French words - classy and more intellectual? Where do you get that from? It's not something that I'm aware of here in the UK.

In this country we are awash with words like bungalow and veranda, pyjamas and shampoo, chutney and dinghy and jungle and nirvana.

Where do these all come from, I wonder?


Yes...there are many more words from Sanskrit....but most of them are pronounced in a fairly straight forward way.

About French words...take words such as...apéritif,  au contraire, au revoir, avant-garde, carte blanche, chef d'œuvre, concierge, haute couture, Cul-de-sac, faux pas, genre, hors d'œuvre......and many more.

You need some more examples?

I think, from an English point of view, the reasons are fairly simple. I can't answer it from an Indian point of view, though. In some cases the words which you have quoted originate from a business environment in which the French used to be perceived as being the leaders - food, hotels and hospitality, fashion. Some of your words have been absorbed into English. Some are more apparent in American usage than British, for example concierge. We have receptionists. To my ear, concierge sounds pretentious.

Another reason for their adoption into English comes from the fact that French was (and possibly still is) the most taught foreign language in British schools. French words and expressions were reasonably accessible to a significant part of the population.

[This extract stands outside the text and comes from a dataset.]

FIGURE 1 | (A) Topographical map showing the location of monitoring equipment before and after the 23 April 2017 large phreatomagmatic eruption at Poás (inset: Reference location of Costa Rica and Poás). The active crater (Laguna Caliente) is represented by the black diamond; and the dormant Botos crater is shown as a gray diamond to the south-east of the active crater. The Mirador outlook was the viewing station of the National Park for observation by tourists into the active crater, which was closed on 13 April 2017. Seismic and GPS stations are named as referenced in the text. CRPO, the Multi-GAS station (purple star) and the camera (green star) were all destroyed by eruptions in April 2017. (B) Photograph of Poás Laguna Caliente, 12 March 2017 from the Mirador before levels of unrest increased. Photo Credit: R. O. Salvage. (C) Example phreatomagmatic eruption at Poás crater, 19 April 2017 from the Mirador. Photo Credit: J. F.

Then there was the fact that until, perhaps, the outbreak of WW2 French was the de facto language of diplomacy. This accounts for many of the routine procedural French expressions used in English (carte blanche etc). My British passport - two years old and biometric - has French annotation on the personal details page.

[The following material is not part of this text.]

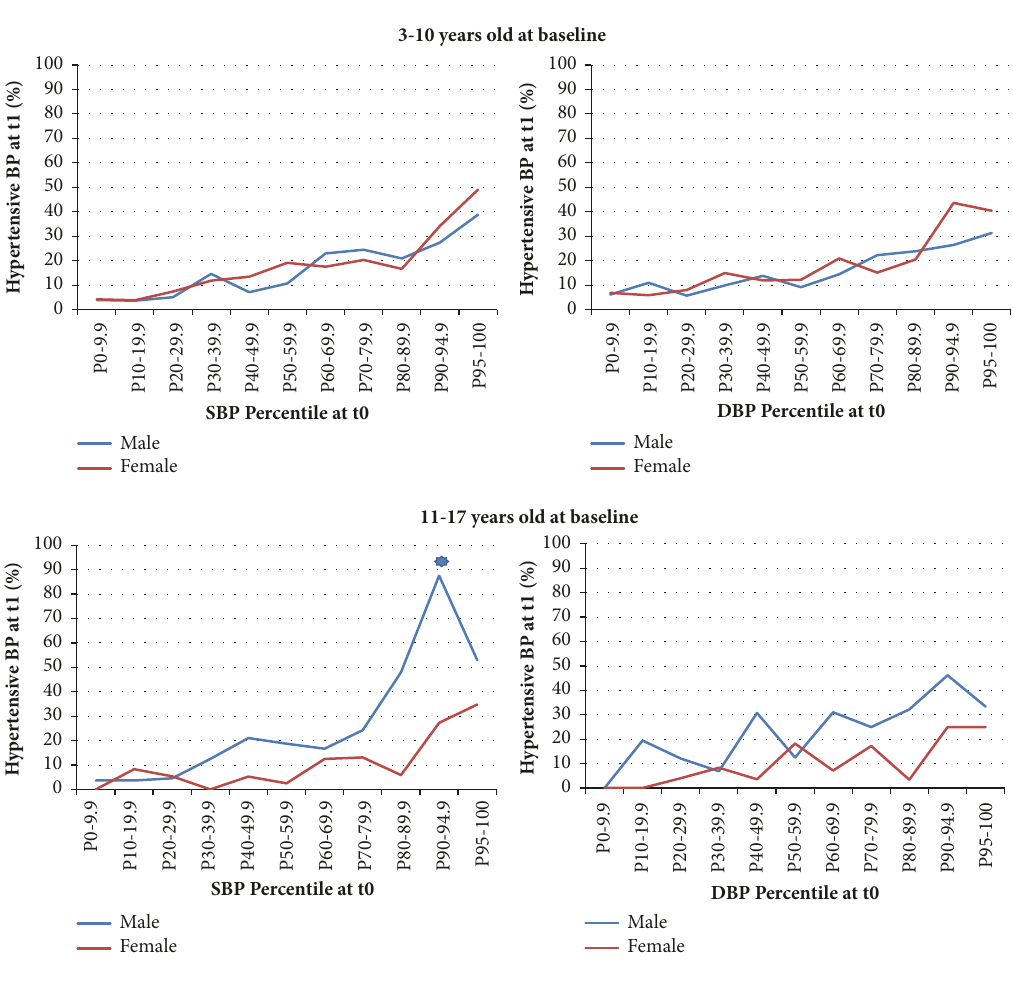
ranking to a greater extent due to chance. In other words, for combinations of risk factors, tracking coefficients are not an appropriate measure for assessing the predictability of future BP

The effects of WW1 should not be forgotten. Soldiers came back from the front using French expressions in a rather distorted way - Toodle-oo, san fairy ann etc.

Oh, and to a Frenchman, these French words are all pronounced in a straightforward way. But you should hear what they say anout Belgians, Canadians, Swiss ... and did you know that London is reputed to be the seventh largest French town?
Title: Re: English language ...a mess?!
Post by: BashfulAnthony on July 06, 2015, 07:25:57 PM

Seems to worry you!  But then, if the cap fits...
No, it doesn't worry me in the slightest; it's just immensely irritating to see you wheel out the same knackered old tripe so often.

Well, if it's irritating you, then my work is done!   ;D
Title: Re: English language ...a mess?!
Post by: Shaker on July 06, 2015, 08:00:22 PM
How childish.
Title: Re: English language ...a mess?!
Post by: BashfulAnthony on July 06, 2015, 08:02:26 PM
How childish.

Ah, the innocence of childhood  -  me all over, that!    ;)
Title: Re: English language ...a mess?!
Post by: Hope on July 07, 2015, 09:08:43 AM
Another reason for their adoption into English comes from the fact that French was (and possibly still is) the most taught foreign language in British schools. French words and expressions were reasonably accessible to a significant part of the population.
It should also be remembered that French was the language of the aristrocracy, of law and of a whole host of other areas of civil life in England (also Scotland, I believe) until the Tudors and Stuarts.  They would simply have been transferred into the early English language because of existing usage.
Title: Re: English language ...a mess?!
Post by: Anchorman on July 07, 2015, 09:32:15 AM
Another reason for their adoption into English comes from the fact that French was (and possibly still is) the most taught foreign language in British schools. French words and expressions were reasonably accessible to a significant part of the population.
It should also be remembered that French was the language of the aristrocracy, of law and of a whole host of other areas of civil life in England (also Scotland, I believe) until the Tudors and Stuarts.  They would simply have been transferred into the early English language because of existing usage.



-
Much of classic Scots - which diverged from English round about the early fourteenth century - has elements of French - as well as Danish, Flemish and Gaelic, with a trace of Brythonic Welsh still evident.
With the advent of trade from India, certain wordfs like 'clarty', 'jildy', etc, became Scotticised in their present form, though not used as much nowadays.